**Data to use:**
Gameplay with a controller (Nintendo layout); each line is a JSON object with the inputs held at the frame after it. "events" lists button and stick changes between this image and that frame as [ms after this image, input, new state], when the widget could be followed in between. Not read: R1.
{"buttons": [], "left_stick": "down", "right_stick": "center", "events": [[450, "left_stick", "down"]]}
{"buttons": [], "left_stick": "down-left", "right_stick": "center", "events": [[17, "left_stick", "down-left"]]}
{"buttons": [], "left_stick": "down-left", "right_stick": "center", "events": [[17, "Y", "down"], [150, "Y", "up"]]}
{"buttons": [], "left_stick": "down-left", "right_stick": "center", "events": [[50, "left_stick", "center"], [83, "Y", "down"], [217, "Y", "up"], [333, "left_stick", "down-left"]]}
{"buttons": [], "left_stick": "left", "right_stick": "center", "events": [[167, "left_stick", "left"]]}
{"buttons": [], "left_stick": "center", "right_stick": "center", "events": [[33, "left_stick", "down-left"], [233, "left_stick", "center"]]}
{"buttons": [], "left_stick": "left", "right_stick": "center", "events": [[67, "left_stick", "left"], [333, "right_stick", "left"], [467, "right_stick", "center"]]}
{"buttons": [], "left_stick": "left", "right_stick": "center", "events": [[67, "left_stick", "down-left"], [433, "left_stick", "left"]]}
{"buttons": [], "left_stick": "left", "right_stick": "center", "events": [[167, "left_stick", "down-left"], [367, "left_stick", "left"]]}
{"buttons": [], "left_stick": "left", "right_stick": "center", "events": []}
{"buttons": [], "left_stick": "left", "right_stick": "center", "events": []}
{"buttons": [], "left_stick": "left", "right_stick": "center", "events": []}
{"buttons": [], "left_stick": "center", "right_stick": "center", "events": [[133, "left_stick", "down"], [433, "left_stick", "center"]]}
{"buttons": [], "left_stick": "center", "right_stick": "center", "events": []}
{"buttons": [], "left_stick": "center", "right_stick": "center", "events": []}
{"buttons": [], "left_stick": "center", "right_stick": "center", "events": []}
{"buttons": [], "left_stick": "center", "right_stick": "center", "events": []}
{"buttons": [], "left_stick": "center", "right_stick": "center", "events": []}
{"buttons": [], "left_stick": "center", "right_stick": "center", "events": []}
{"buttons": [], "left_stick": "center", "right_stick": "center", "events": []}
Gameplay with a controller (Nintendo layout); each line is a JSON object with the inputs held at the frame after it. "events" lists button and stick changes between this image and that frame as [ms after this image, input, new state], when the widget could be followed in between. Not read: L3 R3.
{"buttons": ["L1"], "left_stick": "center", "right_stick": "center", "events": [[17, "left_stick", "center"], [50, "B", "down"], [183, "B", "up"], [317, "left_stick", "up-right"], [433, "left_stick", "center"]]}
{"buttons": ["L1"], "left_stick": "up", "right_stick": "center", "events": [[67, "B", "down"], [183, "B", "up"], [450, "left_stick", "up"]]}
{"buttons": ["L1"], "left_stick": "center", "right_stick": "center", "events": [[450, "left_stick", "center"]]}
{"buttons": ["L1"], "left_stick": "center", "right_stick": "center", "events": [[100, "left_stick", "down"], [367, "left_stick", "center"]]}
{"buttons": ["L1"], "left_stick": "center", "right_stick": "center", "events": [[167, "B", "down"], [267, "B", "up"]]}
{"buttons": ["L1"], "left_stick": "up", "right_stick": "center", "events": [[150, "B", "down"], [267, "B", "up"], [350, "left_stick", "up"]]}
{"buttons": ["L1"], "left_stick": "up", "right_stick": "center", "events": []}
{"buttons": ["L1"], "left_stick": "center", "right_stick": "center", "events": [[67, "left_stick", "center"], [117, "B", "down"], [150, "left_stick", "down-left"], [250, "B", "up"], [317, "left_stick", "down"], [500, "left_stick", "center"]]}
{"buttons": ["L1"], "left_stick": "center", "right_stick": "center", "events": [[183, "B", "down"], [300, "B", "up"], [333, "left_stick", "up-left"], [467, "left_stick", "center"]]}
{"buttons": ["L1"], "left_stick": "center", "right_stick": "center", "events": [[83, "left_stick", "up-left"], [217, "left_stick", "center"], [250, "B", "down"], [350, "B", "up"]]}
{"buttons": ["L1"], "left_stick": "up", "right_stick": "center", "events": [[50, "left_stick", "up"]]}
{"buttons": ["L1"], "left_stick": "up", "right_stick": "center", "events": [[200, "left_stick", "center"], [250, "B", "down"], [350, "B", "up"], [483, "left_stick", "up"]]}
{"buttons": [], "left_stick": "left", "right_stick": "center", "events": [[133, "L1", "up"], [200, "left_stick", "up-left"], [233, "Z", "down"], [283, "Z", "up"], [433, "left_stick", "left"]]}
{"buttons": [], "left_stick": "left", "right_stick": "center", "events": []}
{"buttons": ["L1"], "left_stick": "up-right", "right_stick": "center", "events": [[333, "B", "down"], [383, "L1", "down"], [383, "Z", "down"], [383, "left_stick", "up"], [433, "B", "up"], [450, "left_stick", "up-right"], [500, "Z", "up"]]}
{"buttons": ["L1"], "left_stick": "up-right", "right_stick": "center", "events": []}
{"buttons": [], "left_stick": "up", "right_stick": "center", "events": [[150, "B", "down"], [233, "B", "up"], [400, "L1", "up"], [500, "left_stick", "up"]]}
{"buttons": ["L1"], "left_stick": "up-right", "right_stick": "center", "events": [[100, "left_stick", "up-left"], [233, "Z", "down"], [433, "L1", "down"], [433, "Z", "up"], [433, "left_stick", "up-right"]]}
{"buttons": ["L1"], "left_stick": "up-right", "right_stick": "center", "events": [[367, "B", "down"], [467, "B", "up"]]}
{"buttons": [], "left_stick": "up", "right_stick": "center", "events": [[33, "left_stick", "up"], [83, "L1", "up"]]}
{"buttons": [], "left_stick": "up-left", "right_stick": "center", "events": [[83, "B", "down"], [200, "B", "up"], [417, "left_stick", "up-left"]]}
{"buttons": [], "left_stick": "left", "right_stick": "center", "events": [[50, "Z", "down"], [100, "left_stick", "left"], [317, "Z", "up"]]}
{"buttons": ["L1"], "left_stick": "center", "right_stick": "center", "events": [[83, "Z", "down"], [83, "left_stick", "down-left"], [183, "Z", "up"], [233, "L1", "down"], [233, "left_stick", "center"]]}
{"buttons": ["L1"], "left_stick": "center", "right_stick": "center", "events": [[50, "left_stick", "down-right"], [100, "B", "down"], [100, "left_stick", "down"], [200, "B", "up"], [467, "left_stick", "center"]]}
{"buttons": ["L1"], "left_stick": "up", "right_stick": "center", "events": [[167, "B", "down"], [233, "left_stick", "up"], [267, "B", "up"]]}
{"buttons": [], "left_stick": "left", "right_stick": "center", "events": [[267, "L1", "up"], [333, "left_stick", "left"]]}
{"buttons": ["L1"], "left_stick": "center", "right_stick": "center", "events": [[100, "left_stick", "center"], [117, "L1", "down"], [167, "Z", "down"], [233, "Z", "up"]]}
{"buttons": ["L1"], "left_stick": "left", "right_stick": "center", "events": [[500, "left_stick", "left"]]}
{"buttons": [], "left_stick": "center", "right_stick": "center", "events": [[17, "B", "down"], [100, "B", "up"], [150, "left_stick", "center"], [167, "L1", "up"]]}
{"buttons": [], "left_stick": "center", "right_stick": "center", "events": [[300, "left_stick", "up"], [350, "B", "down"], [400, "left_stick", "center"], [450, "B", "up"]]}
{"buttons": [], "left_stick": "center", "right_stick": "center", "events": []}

**Your goal:** Give only the count of lines in the listing that contain the string "Nintendo".

**Task answer:** 2